There seems to be a new Trojan horse or phishing scam daily, yet cybersecurity and IT teams remain up to the challenge of familiarizing themselves with new threats. Polymorphic malware is on the rise, but it has existed for some time. What does artificial intelligence (AI) have to do with it, and how does it change the game for experts?
What is polymorphic malware?
Polymorphic malware alters a program’s code as it embeds itself into its target. It can take the form of a virus, bot and anything in between. Another method, metamorphic malware, performs similarly. However, polymorphic variants use a variable encryption key, whereas the latter does not. This is what gives this attack type its name — it constantly changes its appearance and signature, which makes it harder to isolate.
The anatomy of polymorphic malware is straightforward despite its ever-changing qualities. It has malicious code that changes shape.

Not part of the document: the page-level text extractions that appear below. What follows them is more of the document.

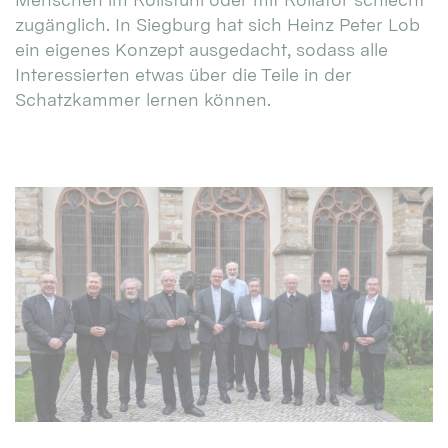
zugänglich. In Siegburg hat sich Heinz Peter Lob
ein eigenes Konzept ausgedacht, sodass alle
Interessierten etwas über die Teile in der
Schatzkammer lernen können.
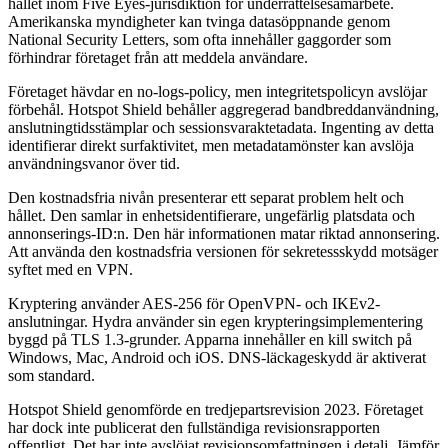
hållet inom Five Eyes-jurisdiktion för underrättelsesamarbete.
Amerikanska myndigheter kan tvinga datasöppnande genom
National Security Letters, som ofta innehåller gaggorder som
förhindrar företaget från att meddela användare.
Företaget hävdar en no-logs-policy, men integritetspolicyn avslöjar
förbehål. Hotspot Shield behåller aggregerad bandbreddanvändning,
anslutningtidsstämplar och sessionsvaraktetadata. Ingenting av detta
identifierar direkt surfaktivitet, men metadatamönster kan avslöja
användningsvanor över tid.
Den kostnadsfria nivån presenterar ett separat problem helt och
hållet. Den samlar in enhetsidentifierare, ungefärlig platsdata och
annonserings-ID:n. Den här informationen matar riktad annonsering.
Att använda den kostnadsfria versionen för sekretessskydd motsäger
syftet med en VPN.
Kryptering använder AES-256 för OpenVPN- och IKEv2-
anslutningar. Hydra använder sin egen krypteringsimplementering
byggd på TLS 1.3-grunder. Apparna innehåller en kill switch på
Windows, Mac, Android och iOS. DNS-läckageskydd är aktiverat
som standard.
Hotspot Shield genomförde en tredjepartsrevision 2023. Företaget
har dock inte publicerat den fullständiga revisionsrapporten
offentligt. Det har inte avslöjat revisionsomfattningen i detalj. Jämför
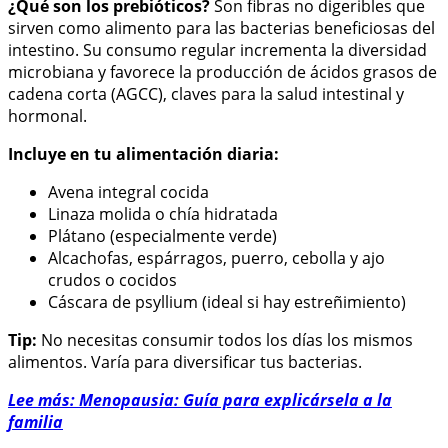
¿Qué son los prebióticos?
Son fibras no digeribles que
sirven como alimento para las bacterias beneficiosas del
intestino. Su consumo regular incrementa la diversidad
microbiana y favorece la producción de ácidos grasos de
cadena corta (AGCC), claves para la salud intestinal y
hormonal.
Incluye en tu alimentación diaria:
Avena integral cocida
Linaza molida o chía hidratada
Plátano (especialmente verde)
Alcachofas, espárragos, puerro, cebolla y ajo
crudos o cocidos
Cáscara de psyllium (ideal si hay estreñimiento)
Tip:
No necesitas consumir todos los días los mismos
alimentos. Varía para diversificar tus bacterias.
Lee más: Menopausia: Guía para explicársela a la
familia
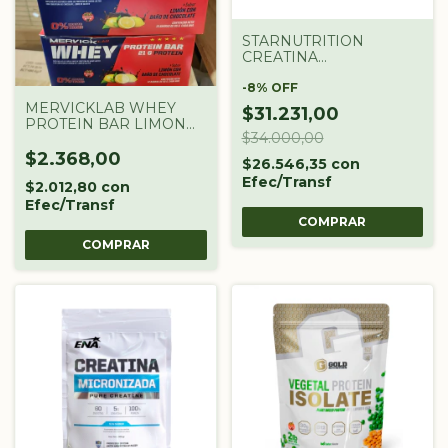
STARNUTRITION
CREATINA
MONOHIDRATADA
DOYPACK X 300GR
-
8
%
OFF
MERVICKLAB WHEY
$31.231,00
PROTEIN BAR LIMON
$34.000,00
65G 1U
$2.368,00
$26.546,35
con
Efec/Transf
$2.012,80
con
Efec/Transf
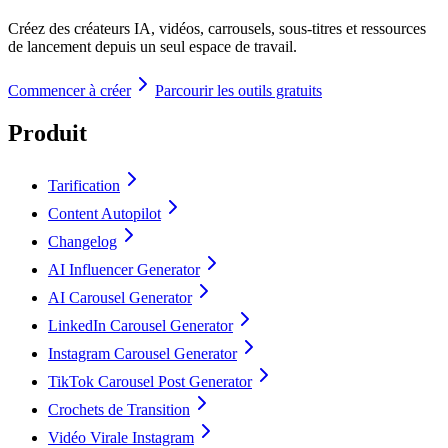
Créez des créateurs IA, vidéos, carrousels, sous-titres et ressources
de lancement depuis un seul espace de travail.
Commencer à créer
Parcourir les outils gratuits
Produit
Tarification
Content Autopilot
Changelog
AI Influencer Generator
AI Carousel Generator
LinkedIn Carousel Generator
Instagram Carousel Generator
TikTok Carousel Post Generator
Crochets de Transition
Vidéo Virale Instagram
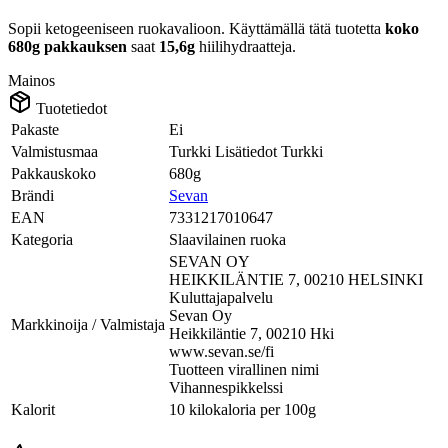
Sopii ketogeeniseen ruokavalioon.
Käyttämällä tätä tuotetta
koko
680g pakkauksen
saat
15,6g
hiilihydraatteja.
Mainos
Tuotetiedot
Pakaste
Ei
Valmistusmaa
Turkki Lisätiedot Turkki
Pakkauskoko
680g
Brändi
Sevan
EAN
7331217010647
Kategoria
Slaavilainen ruoka
SEVAN OY
HEIKKILÄNTIE 7, 00210 HELSINKI
Kuluttajapalvelu
Sevan Oy
Markkinoija / Valmistaja
Heikkiläntie 7, 00210 Hki
www.sevan.se/fi
Tuotteen virallinen nimi
Vihannespikkelssi
Kalorit
10 kilokaloria per 100g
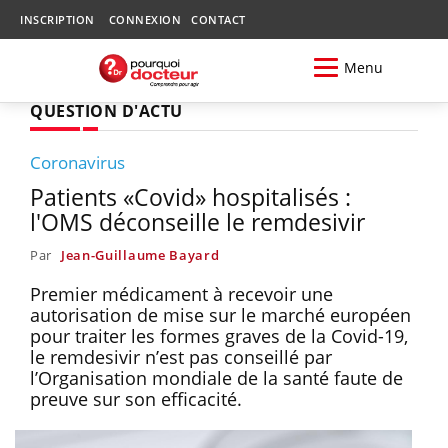
INSCRIPTION
CONNEXION
CONTACT
Menu
QUESTION D'ACTU
Coronavirus
Patients «Covid» hospitalisés :
l'OMS déconseille le remdesivir
Par
Jean-Guillaume Bayard
Premier médicament à recevoir une
autorisation de mise sur le marché européen
pour traiter les formes graves de la Covid-19,
le remdesivir n’est pas conseillé par
l’Organisation mondiale de la santé faute de
preuve sur son efficacité.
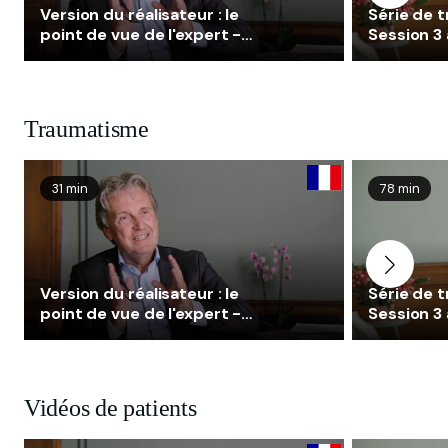
Version du réalisateur : le
Série de 
point de vue de l'expert -
Session 3 
NET
Traumatisme
31 min
78 min
Version du réalisateur : le
Série de 
point de vue de l'expert -
Session 3 
NET
Vidéos de patients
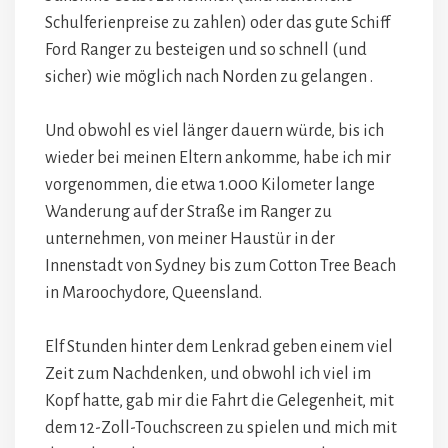
Schulferienpreise zu zahlen) oder das gute Schiff
Ford Ranger zu besteigen und so schnell (und
sicher) wie möglich nach Norden zu gelangen .
Und obwohl es viel länger dauern würde, bis ich
wieder bei meinen Eltern ankomme, habe ich mir
vorgenommen, die etwa 1.000 Kilometer lange
Wanderung auf der Straße im Ranger zu
unternehmen, von meiner Haustür in der
Innenstadt von Sydney bis zum Cotton Tree Beach
in Maroochydore, Queensland.
Elf Stunden hinter dem Lenkrad geben einem viel
Zeit zum Nachdenken, und obwohl ich viel im
Kopf hatte, gab mir die Fahrt die Gelegenheit, mit
dem 12-Zoll-Touchscreen zu spielen und mich mit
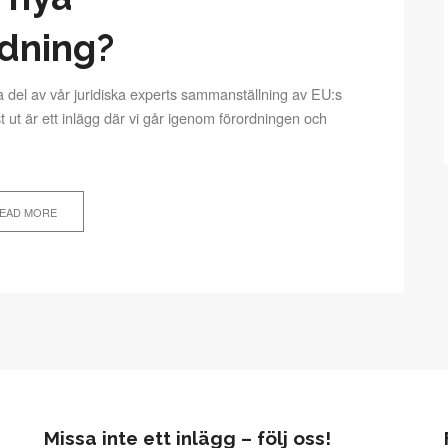
dning?
Ta del av vår juridiska experts sammanställning av EU:s
t ut är ett inlägg där vi går igenom förordningen och
EAD MORE
Missa inte ett inlägg – följ oss!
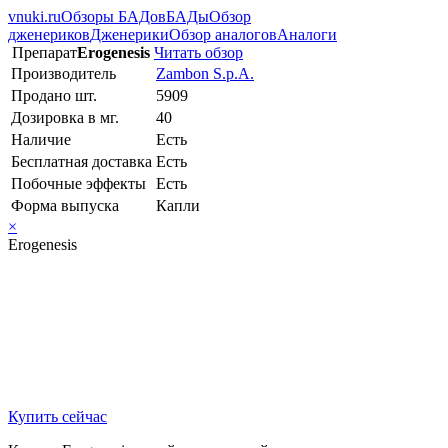
vnuki.ru
Обзоры БАДов
БАДы
Обзор
дженериков
Дженерики
Обзор аналогов
Аналоги
Препарат
Erogenesis
Читать обзор
Производитель
Zambon S.p.A.
Продано шт.
5909
Дозировка в мг.
40
Наличие
Есть
Бесплатная доставка
Есть
Побочные эффекты
Есть
Форма выпуска
Капли
×
Erogenesis
Купить сейчас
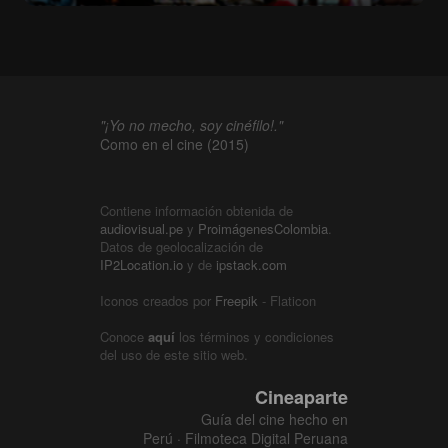
"¡Yo no mecho, soy cinéfilo!."
Como en el cine (2015)
Contiene información obtenida de
audiovisual.pe
y
ProimágenesColombia
.
Datos de geolocalización de
IP2Location.io
y de
ipstack.com
Iconos creados por
Freepik
- Flaticon
Conoce
aquí
los términos y condiciones
del uso de este sitio web.
Cineaparte
Guía del cine hecho en
Perú · Filmoteca Digital Peruana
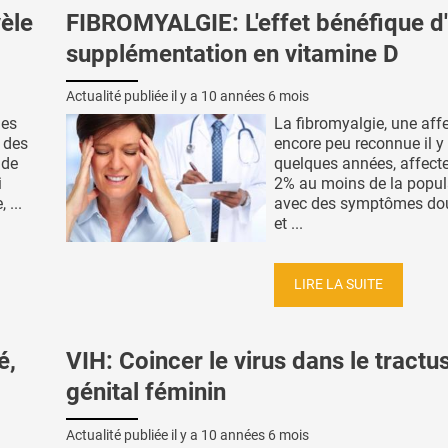
èle
FIBROMYALGIE: L'effet bénéfique d
supplémentation en vitamine D
Actualité publiée il y a
10 années 6 mois
nes
La fibromyalgie, une aff
 des
encore peu reconnue il y
 de
quelques années, affect
i
2% au moins de la popul
 ...
avec des symptômes do
et ...
LIRE LA SUITE
é,
VIH: Coincer le virus dans le tractu
génital féminin
Actualité publiée il y a
10 années 6 mois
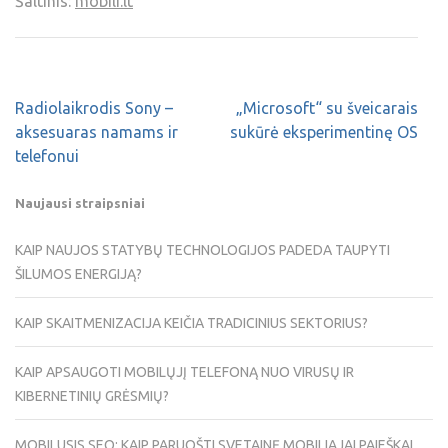
Šaltinis:
mobili.lt
Radiolaikrodis Sony –
„Microsoft“ su šveicarais
aksesuaras namams ir
sukūrė eksperimentinę OS
telefonui
Naujausi straipsniai
KAIP NAUJOS STATYBŲ TECHNOLOGIJOS PADEDA TAUPYTI
ŠILUMOS ENERGIJĄ?
KAIP SKAITMENIZACIJA KEIČIA TRADICINIUS SEKTORIUS?
KAIP APSAUGOTI MOBILŲJĮ TELEFONĄ NUO VIRUSŲ IR
KIBERNETINIŲ GRĖSMIŲ?
MOBILUSIS SEO: KAIP PARUOŠTI SVETAINĘ MOBILIAJAI PAIEŠKAI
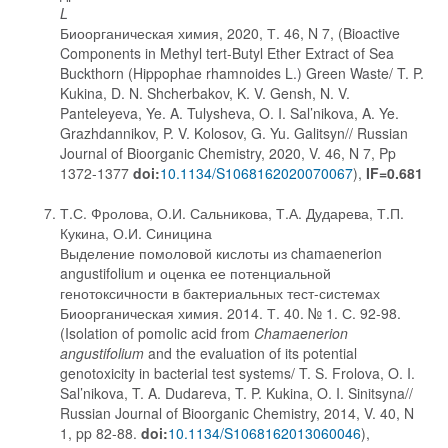
L
Биоорганическая химия, 2020, Т. 46, N 7, (Bioactive
Components in Methyl tert-Butyl Ether Extract of Sea
Buckthorn (Hippophae rhamnoides L.) Green Waste/ T. P.
Kukina, D. N. Shcherbakov, K. V. Gensh, N. V.
Panteleyeva, Ye. A. Tulysheva, O. I. Sal’nikova, A. Ye.
Grazhdannikov, P. V. Kolosov, G. Yu. Galitsyn// Russian
Journal of Bioorganic Chemistry, 2020, V. 46, N 7, Pp
1372-1377
doi:
10.1134/S1068162020070067
),
IF=0.681
Т.С. Фролова, О.И. Сальникова, Т.А. Дударева, Т.П.
Кукина, О.И. Синицина
Выделение помоловой кислоты из chamaenerion
angustifolium и оценка ее потенциальной
генотоксичности в бактериальных тест-системах
Биоорганическая химия. 2014. Т. 40. № 1. С. 92-98.
(Isolation of pomolic acid from
Chamaenerion
angustifolium
and the evaluation of its potential
genotoxicity in bacterial test systems/ T. S. Frolova, O. I.
Sal’nikova, T. A. Dudareva, T. P. Kukina, O. I. Sinitsyna//
Russian Journal of Bioorganic Chemistry, 2014, V. 40, N
1, pp 82-88.
doi:
10.1134/S1068162013060046
),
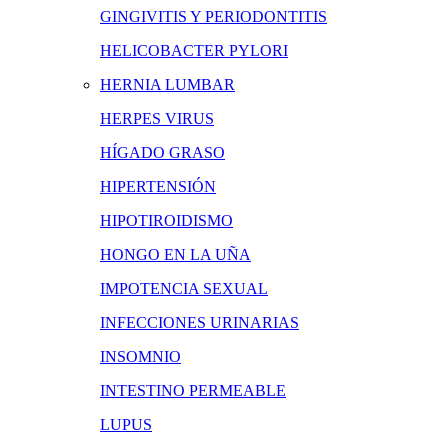
GINGIVITIS Y PERIODONTITIS
HELICOBACTER PYLORI
HERNIA LUMBAR
HERPES VIRUS
HÍGADO GRASO
HIPERTENSIÓN
HIPOTIROIDISMO
HONGO EN LA UÑA
IMPOTENCIA SEXUAL
INFECCIONES URINARIAS
INSOMNIO
INTESTINO PERMEABLE
LUPUS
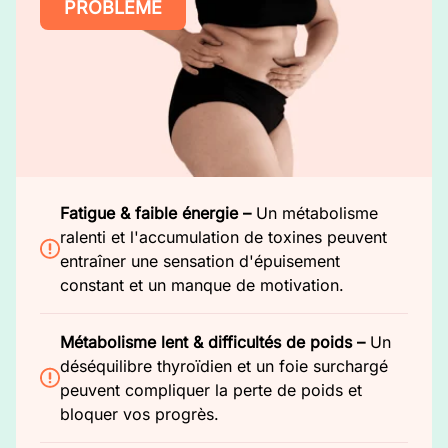
PROBLÈME
Fatigue & faible énergie –
Un métabolisme
ralenti et l'accumulation de toxines peuvent
entraîner une sensation d'épuisement
constant et un manque de motivation.
Métabolisme lent & difficultés de poids –
Un
déséquilibre thyroïdien et un foie surchargé
peuvent compliquer la perte de poids et
bloquer vos progrès.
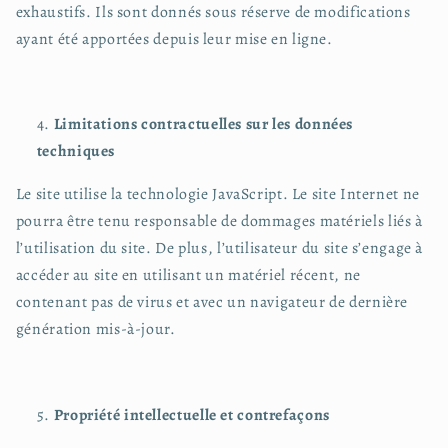
exhaustifs. Ils sont donnés sous réserve de modifications
ayant été apportées depuis leur mise en ligne.
Limitations contractuelles sur les données
techniques
Le site utilise la technologie JavaScript. Le site Internet ne
pourra être tenu responsable de dommages matériels liés à
l’utilisation du site. De plus, l’utilisateur du site s’engage à
accéder au site en utilisant un matériel récent, ne
contenant pas de virus et avec un navigateur de dernière
génération mis-à-jour.
Propriété intellectuelle et contrefaçons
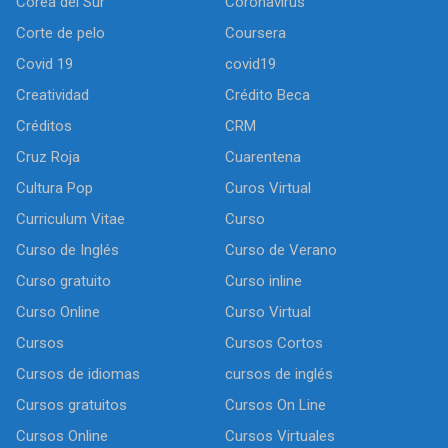
Corea del Sur
Coronavirus
Corte de pelo
Coursera
Covid 19
covid19
Creatividad
Crédito Beca
Créditos
CRM
Cruz Roja
Cuarentena
Cultura Pop
Curos Virtual
Curriculum Vitae
Curso
Curso de Inglés
Curso de Verano
Curso gratuito
Curso inline
Curso Online
Curso Virtual
Cursos
Cursos Cortos
Cursos de idiomas
cursos de inglés
Cursos gratuitos
Cursos On Line
Cursos Online
Cursos Virtuales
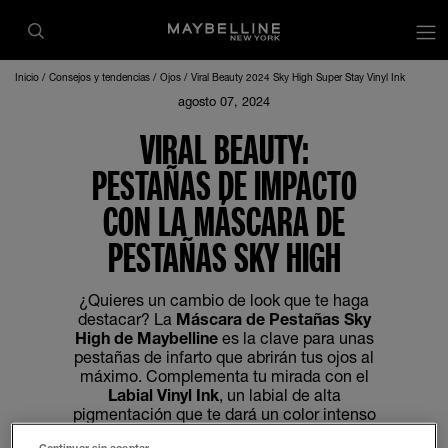
Inicio
Consejos y tendencias
Ojos
Viral Beauty 2024 Sky High Super Stay Vinyl Ink
agosto 07, 2024
VIRAL BEAUTY:
PESTAÑAS DE IMPACTO
CON LA MÁSCARA DE
PESTAÑAS SKY HIGH
¿Quieres un cambio de look que te haga
destacar? La
Máscara de Pestañas Sky
High de Maybelline
es la clave para unas
pestañas de infarto que abrirán tus ojos al
máximo. Complementa tu mirada con el
Labial Vinyl Ink
, un labial de alta
pigmentación que te dará un color intenso
y duradero. ¡Prepárate para recibir miles
Continuar sin aceptar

This is accompanied by another static code that perpetually encrypts and decrypts the malicious portion. When analysts try to find polymorphic code, they look for this unchanging aspect of the code to locate the shifting sections.
What are some modern examples of polymorphic malware?
- VIRLOCK: Infected cloud storage and connected apps by converting affected files into polymorphic malware
- URSNIF: Found its way into machines through phishing emails and malicious links
- VOBFUS: Duplicated itself on removable peripherals connected to affected hardware
How has generative AI changed the landscape?
AI in generative formats is the ideal place for polymorphic malware to flourish. AI threats are a critical concern in cybersecurity, especially when instances of tainted code have appeared from the average prompt. Amateur coders and professionals alike might expose themselves to malware if they leave what the AI generates unverified.
While AI has frequently helped generate benign code, in 2023 experts discovered it was possible to create polymorphic malware within ChatGPT. Researchers found ways to prompt the generative AI without explicitly asking for malicious content. With creative inputs, they could generate many mutations of the harmful output with little resistance.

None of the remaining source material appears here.